Los milagros del siglo XX entran, por ejemplo, en la época en la que ya está en vigor la precisión historiográfica, la acribia documental, la cámara fotográfica, y en algunos casos, el vídeo. El milagro del sol no es, en consecuencia, el único claramente documentado. Los estigmas del Padre Pío, por ejemplo, también lo están y existen muestras filmadas o fotográficas, muy anteriores, por cierto, al momento en el cual se podría hacer photoshop. Los testimonios periodísticos de quienes cubrieron el evento, presagiado con la suficiente anterioridad, el hecho de que fueran testigos quienes no acudieron a verlo, pero se encontraban cerca del lugar, la evidencia de que después de horas de lluvia al concluir el fenómeno la tierra estaba completamente seca, descartan cualquier género de alucinación colectiva.
Ahora bien, lo importante del “milagro del sol” no es que creamos que “el sol bailó”, sino en la autenticidad del mensaje de Fátima. Y creer en ese mensaje no significa solo aceptar que la Virgen, es decir, la Madre de Dios, se apareció a unos pastorcillos, sino que escuchamos su contenido y lo acogemos en nuestras vidas. De hecho, en realidad, el sol no se movió más allá del movimiento que habitualmente tiene. Si realmente el sol hubiera bailado, lo habrían detectado los observatorios esparcidos por el orbe y, lo más seguro, es que hubiera desaparecido la especie humana de la faz de la Tierra, y probablemente toda forma de vida. Pero fue verdad que eso es lo que vio mucha gente, incluso los no presentes pero cercanos, quedando la tierra seca como testimonio de que no era una alucinación. Ahora bien, lo importante de toda esta danza cósmica es la conversión pedida por la Virgen, materializada en el rezo del Rosario y las obras de penitencia implorando el perdón de los pecados.

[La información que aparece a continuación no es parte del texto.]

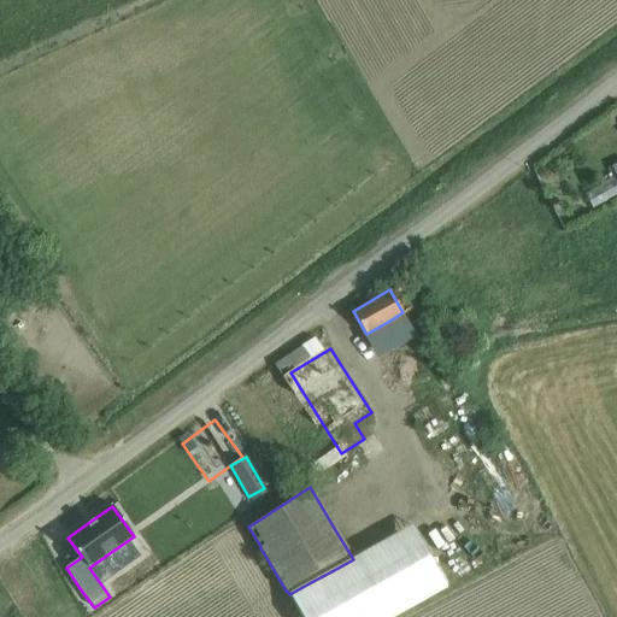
[(166,526),(160,530),(175,552),(182,547),(166,526)]
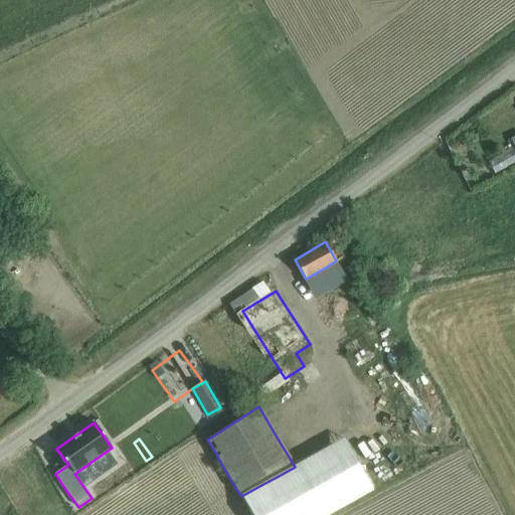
[(260,486),(241,496),(251,514),(327,514),(372,490),(354,456),(344,440),(310,458),(295,467),(277,477),(260,486)]
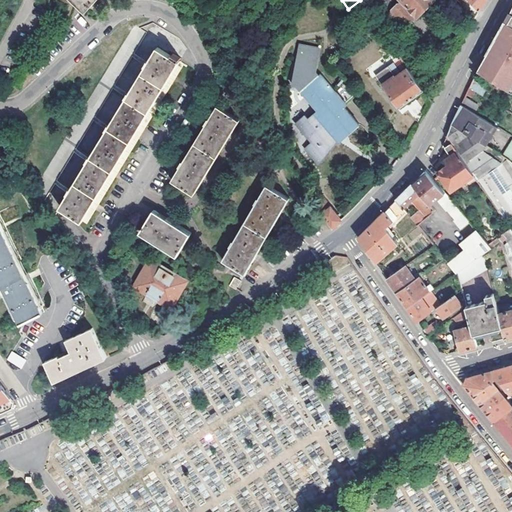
[(402,0),(405,3),(399,4),(392,11),(392,17),(397,22),(400,18),(409,27),(435,0),(402,0)]
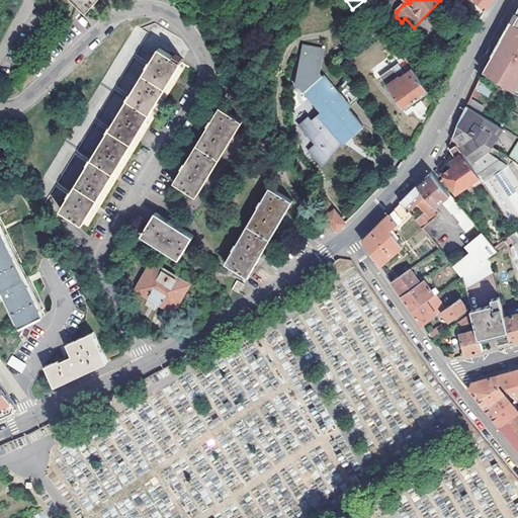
[(475,0),(465,8),(479,23),(486,11),(476,0),(475,0)]
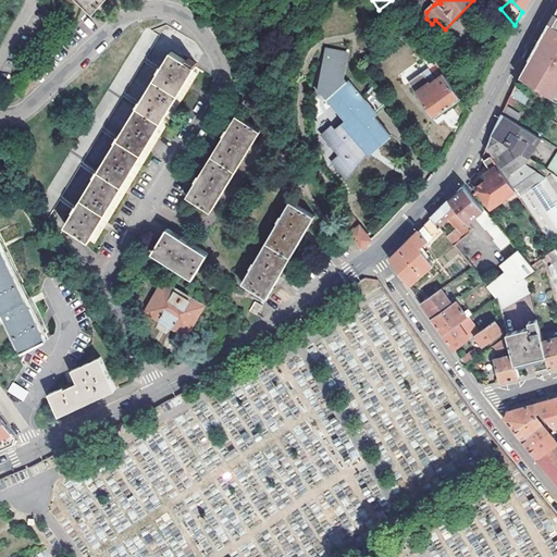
[(511,0),(522,12),(524,7),(529,0),(511,0)]
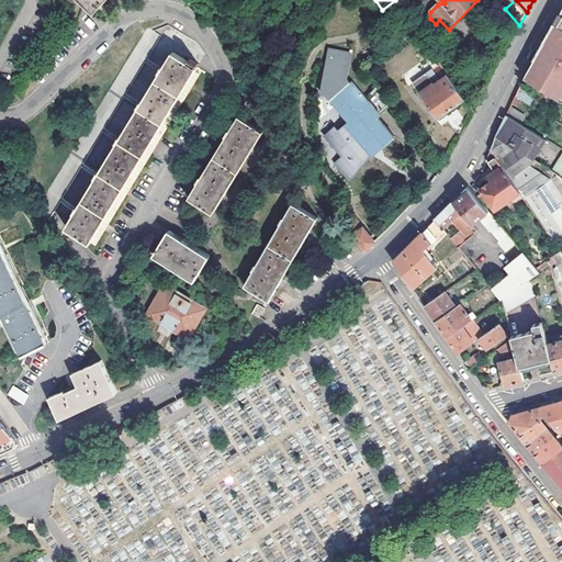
[(525,79),(559,100),(561,94),(561,11),(559,18),(528,72),(525,79)]
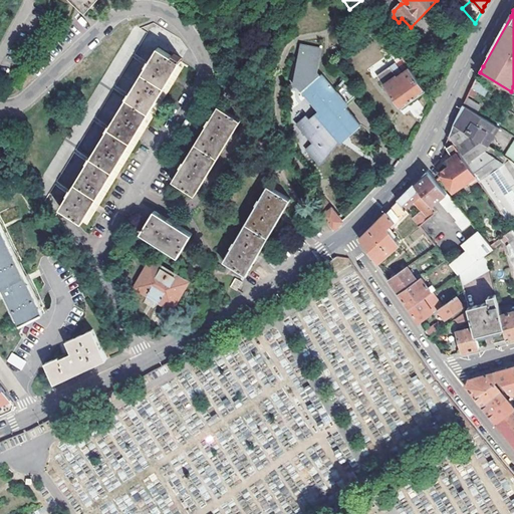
[(139,28),(135,26),(33,192),(46,200),(56,184),(75,151),(95,118),(114,86),(135,55),(148,33),(139,28)]
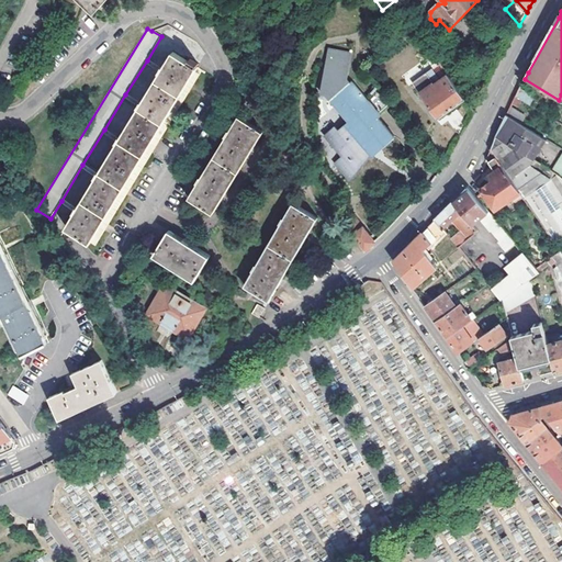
[(336,166),(352,182),(360,171),(360,168),(359,167),(372,154),(369,152),(377,145),(379,147),(393,136),(375,119),(379,115),(348,83),(346,85),(343,82),(346,55),(324,52),(318,98),(332,99),(351,120),(337,134),(334,130),(324,139),(343,159),(336,166)]
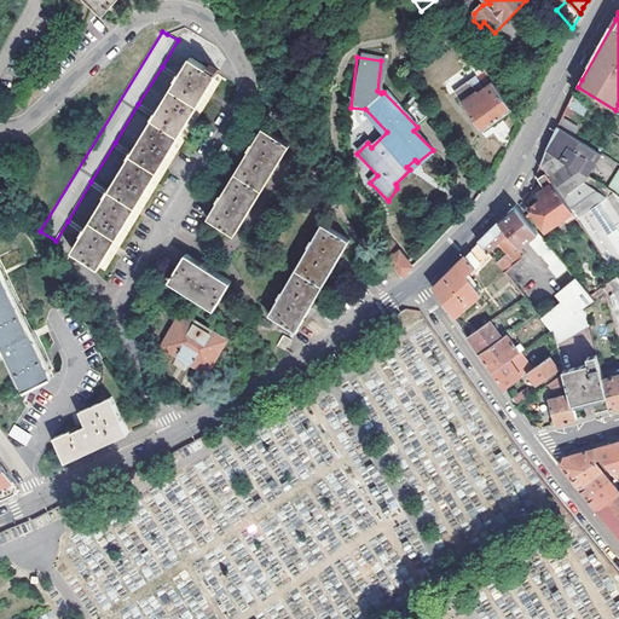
[(215,74),(190,58),(179,76),(156,115),(132,154),(108,192),(84,231),(71,250),(99,267),(113,246),(136,208),(160,168),(184,129),(206,92),(215,74)]
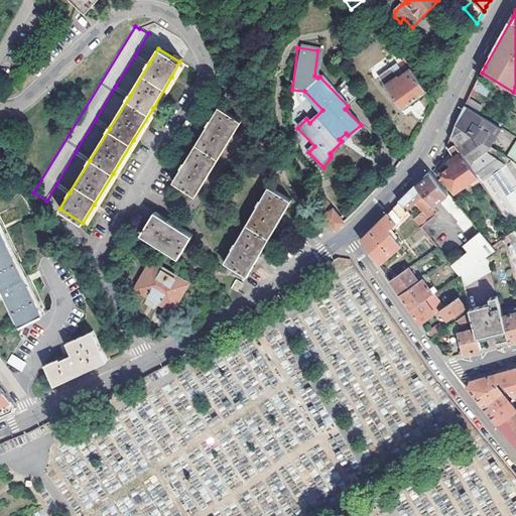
[(396,75),(386,82),(403,107),(426,120),(435,102),(412,70),(400,79),(396,75)]
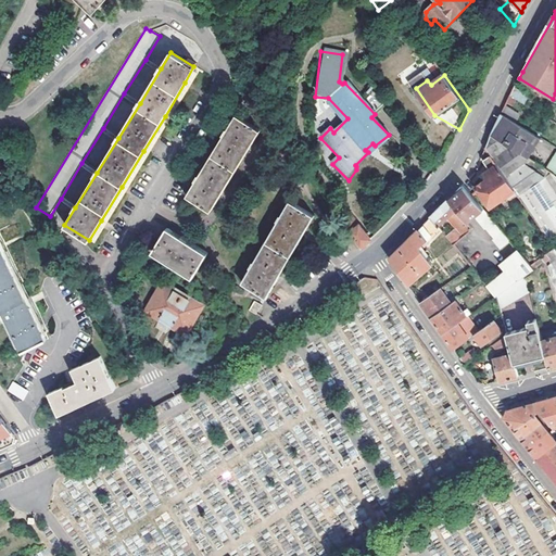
[(514,88),(510,96),(525,104),(529,98),(514,88)]
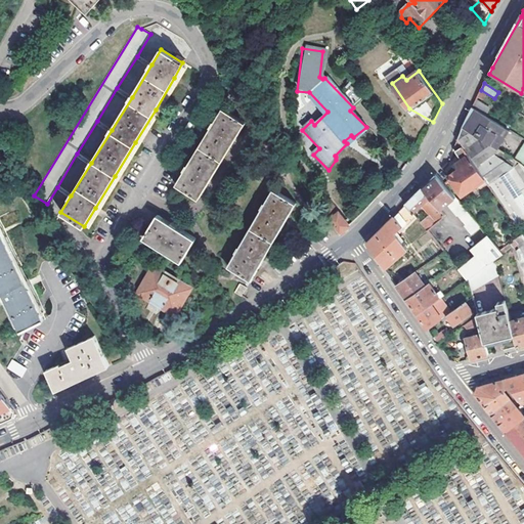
[(476,100),(473,107),(487,117),(491,110),(476,100)]
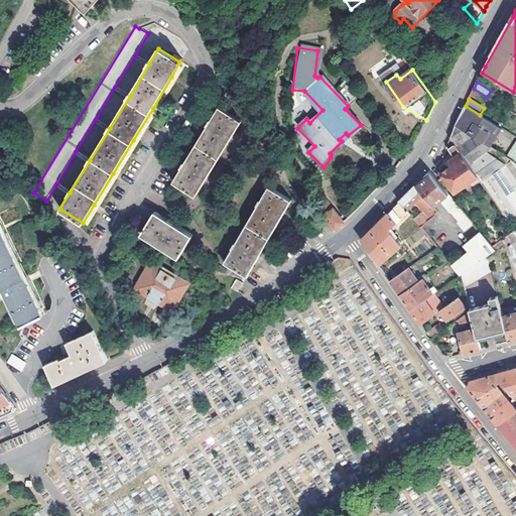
[(233,135),(242,120),(219,106),(211,120),(209,119),(205,126),(207,127),(184,163),(183,162),(180,168),(181,168),(172,182),(196,196),(207,178),(233,135)]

Un buen ejemplo de que a 100 años de distancia, por lo menos algunos –y no son los únicos, gracias a Dios- han acogido el mensaje, es el caso de Polonia y su campaña para cubrir toda la frontera del país, tradicionalmente considerado bajo la protección de la Virgen, con el rezo del rosario. Un millón de polacos planean apostarse en las fronteras de su país el sábado 7 de octubre para rezar el rosario pidiendo la protección de la Virgen. La fecha no es casual, por el contrario, resulta providencial: el 7 de octubre es día de la Virgen del Rosario; el sábado, día consagrado a la Virgen y primer sábado del mes, una devoción pedida directamente por María a sor Lucía, una de las videntes de Fátima. Esperemos que a un siglo de distancia recuperemos la confianza en la poderosa intercesión de la Virgen y no nos acostumbremos al pecado, causa de la división con Dios y entre nosotros, sino que nos avoquemos, cotidianamente, a un camino de conversión.